Friday, June 7, 2013

I want to discuss a technical problem I came across today. I will change the problem domain and entities so that I can present the salient points. Let us consider there is a hypothetical web service with multiple data providers. These data providers are not isolated. They may provide data from their own source and/or they might get/update the data in other providers. You need the existing data providers and more can be added at any time. Adding or deleting more data providers is seamless and does not hamper the web service operations.  Data providers can fail but these don't affect the overall operation since there is redundancy in the data owned by any node and there are at least three copies. The web service, however, can go online or offline and presents a single point of failure. We would like to discuss the replacement strategy for the web service  and particularly the test plan around it. For example, we would like to know whether there was any regression in any of the queries from the customer to the web service. How do we go about the testing ?
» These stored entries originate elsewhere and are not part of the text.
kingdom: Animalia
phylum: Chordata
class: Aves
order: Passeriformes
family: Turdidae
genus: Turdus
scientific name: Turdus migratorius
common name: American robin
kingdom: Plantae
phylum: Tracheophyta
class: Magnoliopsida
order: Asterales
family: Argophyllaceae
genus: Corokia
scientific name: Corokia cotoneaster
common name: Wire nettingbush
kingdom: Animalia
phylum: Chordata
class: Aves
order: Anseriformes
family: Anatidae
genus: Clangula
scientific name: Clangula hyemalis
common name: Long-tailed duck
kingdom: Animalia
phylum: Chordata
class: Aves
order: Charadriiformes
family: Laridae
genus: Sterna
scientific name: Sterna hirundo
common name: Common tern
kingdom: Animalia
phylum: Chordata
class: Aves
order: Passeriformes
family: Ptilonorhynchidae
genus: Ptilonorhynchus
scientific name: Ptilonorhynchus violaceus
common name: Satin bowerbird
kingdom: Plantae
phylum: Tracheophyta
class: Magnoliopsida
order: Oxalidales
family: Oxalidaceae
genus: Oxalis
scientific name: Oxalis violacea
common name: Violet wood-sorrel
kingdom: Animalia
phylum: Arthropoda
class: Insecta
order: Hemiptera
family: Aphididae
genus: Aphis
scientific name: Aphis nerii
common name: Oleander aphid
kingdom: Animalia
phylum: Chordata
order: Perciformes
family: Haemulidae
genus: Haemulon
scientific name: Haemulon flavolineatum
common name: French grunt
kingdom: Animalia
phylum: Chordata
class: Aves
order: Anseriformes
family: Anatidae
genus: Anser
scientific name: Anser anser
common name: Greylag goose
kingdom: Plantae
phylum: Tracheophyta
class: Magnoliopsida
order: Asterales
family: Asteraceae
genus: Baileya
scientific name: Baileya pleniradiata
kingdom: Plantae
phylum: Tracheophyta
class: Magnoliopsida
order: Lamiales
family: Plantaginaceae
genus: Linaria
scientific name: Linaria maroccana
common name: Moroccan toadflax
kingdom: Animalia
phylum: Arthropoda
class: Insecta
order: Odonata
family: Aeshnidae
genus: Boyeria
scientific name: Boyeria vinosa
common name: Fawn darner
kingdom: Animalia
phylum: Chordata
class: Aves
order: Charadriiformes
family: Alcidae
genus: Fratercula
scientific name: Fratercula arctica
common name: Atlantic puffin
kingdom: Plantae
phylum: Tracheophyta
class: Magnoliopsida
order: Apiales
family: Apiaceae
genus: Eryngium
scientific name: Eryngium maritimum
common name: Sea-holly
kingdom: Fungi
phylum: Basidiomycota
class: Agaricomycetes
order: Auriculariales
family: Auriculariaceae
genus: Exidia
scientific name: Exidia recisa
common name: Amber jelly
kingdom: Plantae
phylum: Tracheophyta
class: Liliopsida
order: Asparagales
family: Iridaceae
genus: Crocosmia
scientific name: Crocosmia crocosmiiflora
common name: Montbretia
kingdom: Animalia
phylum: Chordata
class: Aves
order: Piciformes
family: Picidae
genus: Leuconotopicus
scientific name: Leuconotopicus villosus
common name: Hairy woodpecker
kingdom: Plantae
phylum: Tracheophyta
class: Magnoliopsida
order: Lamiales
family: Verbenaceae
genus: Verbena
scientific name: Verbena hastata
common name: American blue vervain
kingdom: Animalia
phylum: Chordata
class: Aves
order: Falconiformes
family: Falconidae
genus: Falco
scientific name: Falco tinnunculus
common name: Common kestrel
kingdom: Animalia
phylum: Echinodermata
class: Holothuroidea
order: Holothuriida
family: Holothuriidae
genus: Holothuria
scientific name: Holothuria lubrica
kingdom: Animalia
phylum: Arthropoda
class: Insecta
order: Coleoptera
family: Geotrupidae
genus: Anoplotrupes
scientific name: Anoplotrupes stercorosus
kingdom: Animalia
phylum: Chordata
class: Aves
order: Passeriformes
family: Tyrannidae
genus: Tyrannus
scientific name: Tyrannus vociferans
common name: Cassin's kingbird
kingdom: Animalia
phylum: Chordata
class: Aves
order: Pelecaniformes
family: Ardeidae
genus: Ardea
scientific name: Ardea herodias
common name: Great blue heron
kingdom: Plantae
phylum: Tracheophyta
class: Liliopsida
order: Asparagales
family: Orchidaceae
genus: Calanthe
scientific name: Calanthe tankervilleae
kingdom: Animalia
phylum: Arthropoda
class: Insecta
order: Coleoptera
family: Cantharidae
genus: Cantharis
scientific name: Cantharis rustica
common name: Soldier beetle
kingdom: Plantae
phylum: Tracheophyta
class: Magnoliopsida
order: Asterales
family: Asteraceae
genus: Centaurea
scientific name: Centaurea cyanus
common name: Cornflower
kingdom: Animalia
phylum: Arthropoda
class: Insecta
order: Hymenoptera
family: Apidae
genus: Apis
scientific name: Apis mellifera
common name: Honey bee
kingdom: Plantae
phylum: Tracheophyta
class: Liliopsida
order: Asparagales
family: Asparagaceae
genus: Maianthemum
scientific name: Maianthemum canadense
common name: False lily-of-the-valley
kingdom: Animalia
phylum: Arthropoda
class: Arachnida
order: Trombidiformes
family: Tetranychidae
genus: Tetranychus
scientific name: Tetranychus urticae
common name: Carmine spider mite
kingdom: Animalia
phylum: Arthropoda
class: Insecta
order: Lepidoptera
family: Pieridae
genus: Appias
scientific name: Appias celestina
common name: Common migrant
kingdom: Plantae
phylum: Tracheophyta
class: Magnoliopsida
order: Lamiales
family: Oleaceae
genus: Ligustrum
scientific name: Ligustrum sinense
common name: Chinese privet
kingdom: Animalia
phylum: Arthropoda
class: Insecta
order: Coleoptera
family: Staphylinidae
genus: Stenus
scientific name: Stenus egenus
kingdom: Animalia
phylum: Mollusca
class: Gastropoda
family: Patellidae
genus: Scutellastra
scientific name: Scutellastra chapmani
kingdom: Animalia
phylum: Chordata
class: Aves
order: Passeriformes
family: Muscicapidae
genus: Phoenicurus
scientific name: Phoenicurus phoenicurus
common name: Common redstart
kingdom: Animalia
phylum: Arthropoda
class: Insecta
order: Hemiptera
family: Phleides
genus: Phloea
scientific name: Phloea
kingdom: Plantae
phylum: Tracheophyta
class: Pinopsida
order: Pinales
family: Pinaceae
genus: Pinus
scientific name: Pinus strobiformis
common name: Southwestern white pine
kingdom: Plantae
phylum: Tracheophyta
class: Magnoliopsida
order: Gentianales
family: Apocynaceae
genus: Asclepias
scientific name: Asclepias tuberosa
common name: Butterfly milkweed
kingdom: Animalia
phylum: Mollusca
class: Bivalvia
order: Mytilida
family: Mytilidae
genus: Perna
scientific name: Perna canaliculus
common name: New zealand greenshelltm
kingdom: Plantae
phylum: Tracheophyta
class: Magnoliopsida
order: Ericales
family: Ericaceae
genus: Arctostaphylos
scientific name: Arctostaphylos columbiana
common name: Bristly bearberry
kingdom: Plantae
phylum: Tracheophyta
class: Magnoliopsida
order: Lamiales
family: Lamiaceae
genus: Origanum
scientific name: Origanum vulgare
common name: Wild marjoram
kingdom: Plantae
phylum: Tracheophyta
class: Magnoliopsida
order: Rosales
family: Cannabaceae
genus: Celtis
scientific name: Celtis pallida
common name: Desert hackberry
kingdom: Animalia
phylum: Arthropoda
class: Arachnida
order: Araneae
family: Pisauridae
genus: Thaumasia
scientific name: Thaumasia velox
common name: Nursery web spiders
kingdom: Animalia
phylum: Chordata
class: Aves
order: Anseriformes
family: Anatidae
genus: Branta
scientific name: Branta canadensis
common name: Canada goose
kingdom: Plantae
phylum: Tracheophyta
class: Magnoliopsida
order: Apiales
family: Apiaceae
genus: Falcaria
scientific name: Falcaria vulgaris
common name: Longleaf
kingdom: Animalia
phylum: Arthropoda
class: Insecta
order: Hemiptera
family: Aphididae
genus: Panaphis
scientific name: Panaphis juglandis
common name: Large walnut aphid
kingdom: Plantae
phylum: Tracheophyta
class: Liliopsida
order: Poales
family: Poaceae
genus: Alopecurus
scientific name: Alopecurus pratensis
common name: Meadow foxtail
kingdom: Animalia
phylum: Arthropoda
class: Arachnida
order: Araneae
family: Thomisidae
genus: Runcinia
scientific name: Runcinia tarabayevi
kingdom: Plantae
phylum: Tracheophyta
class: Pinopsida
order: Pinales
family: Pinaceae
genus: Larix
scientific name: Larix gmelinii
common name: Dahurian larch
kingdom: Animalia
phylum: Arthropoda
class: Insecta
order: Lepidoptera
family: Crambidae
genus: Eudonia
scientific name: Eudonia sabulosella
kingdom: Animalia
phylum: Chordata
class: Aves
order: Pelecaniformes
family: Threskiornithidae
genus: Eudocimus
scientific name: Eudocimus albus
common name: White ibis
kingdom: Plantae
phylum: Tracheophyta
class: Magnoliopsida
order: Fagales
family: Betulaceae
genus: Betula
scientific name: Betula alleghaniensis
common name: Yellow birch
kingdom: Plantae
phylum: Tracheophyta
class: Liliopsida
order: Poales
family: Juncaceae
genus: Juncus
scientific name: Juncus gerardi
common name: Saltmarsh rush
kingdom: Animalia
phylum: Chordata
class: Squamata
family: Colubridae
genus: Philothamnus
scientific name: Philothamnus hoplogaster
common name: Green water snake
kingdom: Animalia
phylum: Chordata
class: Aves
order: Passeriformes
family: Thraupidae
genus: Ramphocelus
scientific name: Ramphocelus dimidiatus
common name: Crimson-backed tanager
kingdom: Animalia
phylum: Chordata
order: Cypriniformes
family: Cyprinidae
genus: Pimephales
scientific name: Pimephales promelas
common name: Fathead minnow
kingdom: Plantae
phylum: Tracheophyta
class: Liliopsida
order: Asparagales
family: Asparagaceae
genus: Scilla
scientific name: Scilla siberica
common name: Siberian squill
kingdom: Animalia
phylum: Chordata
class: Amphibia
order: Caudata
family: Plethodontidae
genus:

The data comes from different sources and the web service maintains state in its own database. Typically the web server and the database server are provisioned on separate virtual machines. This is so because the web server requires more cpu and the database server requires more memory and storage. However, in this case let us assume that we treat the web server and database together and that they are hosted on the same virtual machine. It is this virtual machine that we want to replace.
Initially we could treat the whole system as a black box and test the system with different workloads on the web server. Most of these can be capture and replay workloads from the previous web server. However, that is not sufficient in itself because the workloads may not detect all regression. So we look at the changes and scope them to the layers and components and then we design specific tests around them. For example, these tests could be breadth and depth oriented on the data that they operate on. They could also cover edge cases and if the queries use strings, then try lower case, upper case, different unicode characters and long strings. We may also need performance and security tests. The Service level agreement such as the SLA could include metrics for performance and availability.  Since the system has multiple points of failure, availability could be interpreted as a cumulative of the quorum of available resources. This could be a weighted mean since the web server is also involved. However, addition and deletion of data providers does not affect availability unless it falls short of the minimum needed.
Changes to the system could also span layers in which case we may have to test as isolated as well as end to end. For example, we can test one layer by checking against the data from the lower layers. In addition, we can test end to end to include different data providers.